(Records excerpted from a collection)
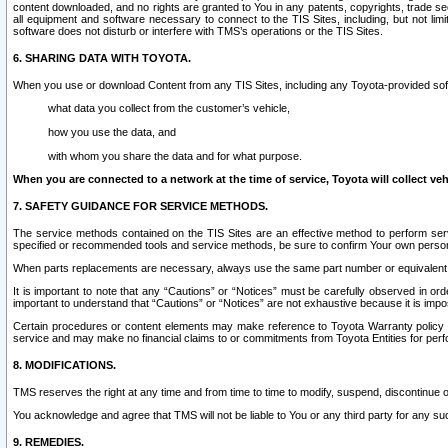
content downloaded, and no rights are granted to You in any patents, copyrights, trade 
all equipment and software necessary to connect to the TIS Sites, including, but not limi
software does not disturb or interfere with TMS’s operations or the TIS Sites.
6. SHARING DATA WITH TOYOTA.
When you use or download Content from any TIS Sites, including any Toyota-provided soft
what data you collect from the customer’s vehicle,
how you use the data, and
with whom you share the data and for what purpose.
When you are connected to a network at the time of service, Toyota will collect veh
7. SAFETY GUIDANCE FOR SERVICE METHODS.
The service methods contained on the TIS Sites are an effective method to perform serv
specified or recommended tools and service methods, be sure to confirm Your own personal s
When parts replacements are necessary, always use the same part number or equivalent 
It is important to note that any “Cautions” or “Notices” must be carefully observed in orde
important to understand that “Cautions” or “Notices” are not exhaustive because it is impos
Certain procedures or content elements may make reference to Toyota Warranty policy or p
service and may make no financial claims to or commitments from Toyota Entities for perf
8. MODIFICATIONS.
TMS reserves the right at any time and from time to time to modify, suspend, discontinue or 
You acknowledge and agree that TMS will not be liable to You or any third party for any such
9. REMEDIES.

Your assignment: Starting with the first line of the data, transcribe every line exactly through the one containing "Certain procedures or". No pictures go in.

Your solution:
content downloaded, and no rights are granted to You in any patents, copyrights, trade 
all equipment and software necessary to connect to the TIS Sites, including, but not limi
software does not disturb or interfere with TMS’s operations or the TIS Sites.
6. SHARING DATA WITH TOYOTA.
When you use or download Content from any TIS Sites, including any Toyota-provided soft
what data you collect from the customer’s vehicle,
how you use the data, and
with whom you share the data and for what purpose.
When you are connected to a network at the time of service, Toyota will collect veh
7. SAFETY GUIDANCE FOR SERVICE METHODS.
The service methods contained on the TIS Sites are an effective method to perform serv
specified or recommended tools and service methods, be sure to confirm Your own personal s
When parts replacements are necessary, always use the same part number or equivalent 
It is important to note that any “Cautions” or “Notices” must be carefully observed in orde
important to understand that “Cautions” or “Notices” are not exhaustive because it is impos
Certain procedures or content elements may make reference to Toyota Warranty policy or p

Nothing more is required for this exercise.